2. A pattern forming apparatus as in claim 1, further comprising:a rotatable spindle, the information storage disk being mounted to the rotatable spindle.

3. A pattern forming apparatus as in claim 2, further comprising:a patterned code wheel mounted to the rotatable spindle; and a sensor for detecting the code wheel pattern, the sensor further providing a signal representative of the code wheel pattern to the pattern forming means.

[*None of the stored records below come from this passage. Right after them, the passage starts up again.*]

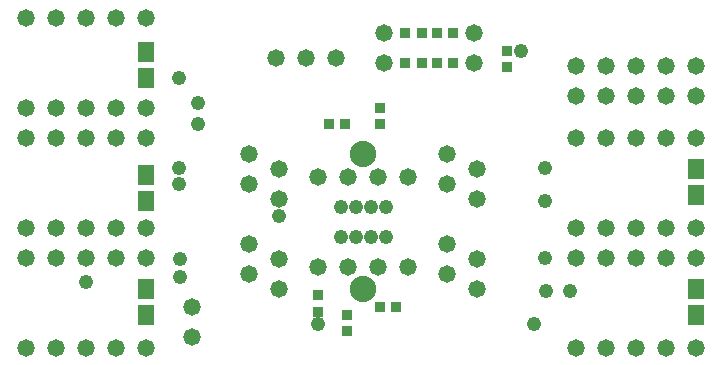
<source format=gbs>
*%FSLAX25Y25*%
*%MOIN*%
G01*
%ADD11C,0.00100*%
%ADD12C,0.00700*%
%ADD13C,0.00733*%
%ADD14C,0.01000*%
%ADD15C,0.01200*%
%ADD16C,0.01500*%
%ADD17C,0.02000*%
%ADD18C,0.03000*%
%ADD19C,0.04000*%
%ADD20C,0.04800*%
%ADD21C,0.05000*%
%ADD22C,0.05800*%
%ADD23C,0.07000*%
%ADD24C,0.08000*%
%ADD25C,0.08800*%
%ADD26C,0.12000*%
%ADD27R,0.00967X0.00967*%
%ADD28R,0.01000X0.01000*%
%ADD29R,0.01386X0.01386*%
%ADD30R,0.01500X0.01500*%
%ADD31R,0.02000X0.02000*%
%ADD32R,0.02000X0.02000*%
%ADD33R,0.02500X0.02500*%
%ADD34R,0.02500X0.02500*%
%ADD35R,0.03000X0.03000*%
%ADD36R,0.03000X0.03000*%
%ADD37R,0.03500X0.03500*%
%ADD38R,0.03500X0.03500*%
%ADD39R,0.03800X0.03800*%
%ADD40R,0.04000X0.04000*%
%ADD41R,0.04000X0.04000*%
%ADD42R,0.04500X0.04500*%
%ADD43R,0.05000X0.05000*%
%ADD44R,0.05000X0.06000*%
%ADD45R,0.05000X0.05000*%
%ADD46R,0.05800X0.06800*%
%ADD47R,0.06000X0.05000*%
%ADD48R,0.06000X0.06000*%
%ADD49R,0.06800X0.05800*%
%ADD50R,0.08500X0.08500*%
%ADD51R,0.09000X0.09000*%
%ADD52R,0.10000X0.10000*%
D20*
X991300Y777500D02*
D03*
X986300D02*
D03*
X981300D02*
D03*
X996300Y787500D02*
D03*
X991300D02*
D03*
X986300D02*
D03*
X981300D02*
D03*
X996300Y777500D02*
D03*
X927300Y830500D02*
D03*
X960800Y784500D02*
D03*
X927300Y800500D02*
D03*
X973800Y748500D02*
D03*
X1045800D02*
D03*
X1049800Y759500D02*
D03*
X1049300Y770500D02*
D03*
Y800500D02*
D03*
Y789500D02*
D03*
X927800Y770000D02*
D03*
X927300Y795000D02*
D03*
X927800Y764000D02*
D03*
X896300Y762500D02*
D03*
X933800Y815000D02*
D03*
Y822000D02*
D03*
X1041300Y839500D02*
D03*
X1057800Y759500D02*
D03*
D22*
X973800Y767500D02*
D03*
X983800Y797500D02*
D03*
Y767500D02*
D03*
X993800D02*
D03*
X1003800Y797500D02*
D03*
X973800D02*
D03*
X1003800Y767500D02*
D03*
X993800Y797500D02*
D03*
X960800Y800000D02*
D03*
X916300Y820500D02*
D03*
Y850500D02*
D03*
X906300D02*
D03*
Y820500D02*
D03*
X886300D02*
D03*
Y850500D02*
D03*
X896300D02*
D03*
X876300D02*
D03*
Y820500D02*
D03*
X979800Y837000D02*
D03*
X959800D02*
D03*
X969800D02*
D03*
X1059800Y780500D02*
D03*
Y810500D02*
D03*
X1099800Y780500D02*
D03*
Y810500D02*
D03*
X876300Y780500D02*
D03*
Y810500D02*
D03*
X916300Y780500D02*
D03*
X906300D02*
D03*
X886300D02*
D03*
Y810500D02*
D03*
X906300D02*
D03*
X916300D02*
D03*
X876300Y770500D02*
D03*
Y740500D02*
D03*
X1016800Y765000D02*
D03*
Y795000D02*
D03*
X1026800Y800000D02*
D03*
X950800Y805000D02*
D03*
Y795000D02*
D03*
Y765000D02*
D03*
X896300Y770500D02*
D03*
X950800Y775000D02*
D03*
X960800Y770000D02*
D03*
Y760000D02*
D03*
Y790000D02*
D03*
X1026800D02*
D03*
Y760000D02*
D03*
Y770000D02*
D03*
X886300Y770500D02*
D03*
X906300D02*
D03*
X1016800Y775000D02*
D03*
Y805000D02*
D03*
X1069800Y780500D02*
D03*
Y810500D02*
D03*
X896300Y780500D02*
D03*
X1079800D02*
D03*
X916300Y740500D02*
D03*
Y770500D02*
D03*
X896300Y820500D02*
D03*
X1089800Y780500D02*
D03*
Y810500D02*
D03*
X896300Y740500D02*
D03*
Y810500D02*
D03*
X886300Y740500D02*
D03*
X906300D02*
D03*
X1079800Y810500D02*
D03*
X1059800Y834500D02*
D03*
X1069800D02*
D03*
X1059800Y824500D02*
D03*
X1099800Y834500D02*
D03*
X1089800D02*
D03*
X1079800D02*
D03*
X1099800Y824500D02*
D03*
X1089800D02*
D03*
X1079800D02*
D03*
X1069800D02*
D03*
X931800Y754000D02*
D03*
Y744000D02*
D03*
X1059800Y770500D02*
D03*
X1079800D02*
D03*
X1059800Y740500D02*
D03*
X1099800D02*
D03*
Y770500D02*
D03*
X1089800Y740500D02*
D03*
X1079800D02*
D03*
X1069800D02*
D03*
Y770500D02*
D03*
X1089800D02*
D03*
X1025800Y845500D02*
D03*
X995800Y835500D02*
D03*
Y845500D02*
D03*
X1025800Y835500D02*
D03*
D25*
X988800Y760000D02*
D03*
Y805000D02*
D03*
D39*
X983300Y746000D02*
D03*
X999800Y754000D02*
D03*
X994300D02*
D03*
X977300Y815000D02*
D03*
X1018800Y835500D02*
D03*
X1013300D02*
D03*
X1008300Y845500D02*
D03*
X1002800D02*
D03*
X982800Y815000D02*
D03*
X983300Y751500D02*
D03*
X1008300Y835500D02*
D03*
X1002800D02*
D03*
X1013300Y845500D02*
D03*
X1018800D02*
D03*
X973800Y758000D02*
D03*
Y752500D02*
D03*
X1036800Y834000D02*
D03*
Y839500D02*
D03*
X994300Y815000D02*
D03*
Y820500D02*
D03*
D46*
X916300Y798000D02*
D03*
Y789500D02*
D03*
Y830500D02*
D03*
Y839000D02*
D03*
X1099800Y800000D02*
D03*
Y791500D02*
D03*
Y760000D02*
D03*
Y751500D02*
D03*
X916300Y760000D02*
D03*
Y751500D02*
D03*
M02*

</source>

4. A pattern forming apparatus as in claim 1, further comprising:a patterned code element near the data storage disk; and a sensor for detecting the code element pattern, the sensor further providing a signal representative of the code element pattern to the pattern forming means.

5. A pattern forming apparatus as in claim 1, in which the data storage disk is a magnetic storage disk.

6. A pattern forming apparatus as in claim 1, in which the forming means comprises:an optical device configured to direct an optical beam toward the surface of the information storage disk; and means for controlling the optical device.

7. A pattern forming apparatus as in claim 1 in which the laser readable clock pattern takes the form of radially aligned rows of physical deformations.

8. A pattern forming apparatus as in claim 1 and further comprising:an electronic circuit for controlling the pattern forming means, the electronic circuit comprising a phase locked loop circuit.

9. A pattern forming apparatus as in claim 1 in which the pattern forming means is further configured to form a textured landing zone on the surface of the information storage disk.

10. A pattern forming apparatus as in claim 1 in which the pattern forming means is further configured to form a textured surface on the surface of the information storage disk for controlling flying characteristics of a head slider as it flies over the information storage disk.

11. A method of creating an accurate clock pattern in a disk drive, the disk drive having a substantially sealed enclosure; a spindle located within the enclosure; a plurality of rotatable members mounted to the spindle assembly including one or more rotatable, data storage disks; heads for reading or writing data onto said data storage disks; and an opening in the enclosure, the method comprising a step of:a) directing an optical beam through said opening onto a surface of one of said rotatable members so as to form a plurality of optically detectable features on said surface.

12. A method as in claim 11 wherein said optical beam is comprised of laser light.

13. A method as in claim 11 wherein said optically detectable features are patterns of physical surface deformations.

14. A method as in claim 13 wherein said patterns of physical surface deformations reduce errors in said accurate clock pattern by virtue of their size and placement.

15. A method as in claim 11, further comprising a step of:b) rotating said rotatable members while directing step a) is being performed.

16. A method as in claim 11, in which a patterned code element is mounted within the enclosure, the directing step a) further comprising steps of:a1) sensing the pattern on said code element; a2) converting said sensed pattern into a controller electrical signal; and a3) controlling the optical beam with the controller optical signal such that the optical beam takes the form of optical pulses.

17. A method as in claim 11, further comprising a step of:b) forming a textured landing zone with the optical beam on a surface of at least one of said data storage disks.

18. A method as in claim 11, further comprising a step of:b) forming a textured surface with the optical beam on a surface of at least one of said data storage disks for controlling flying characteristics of a head slider as it flies over the at least one data storage disk.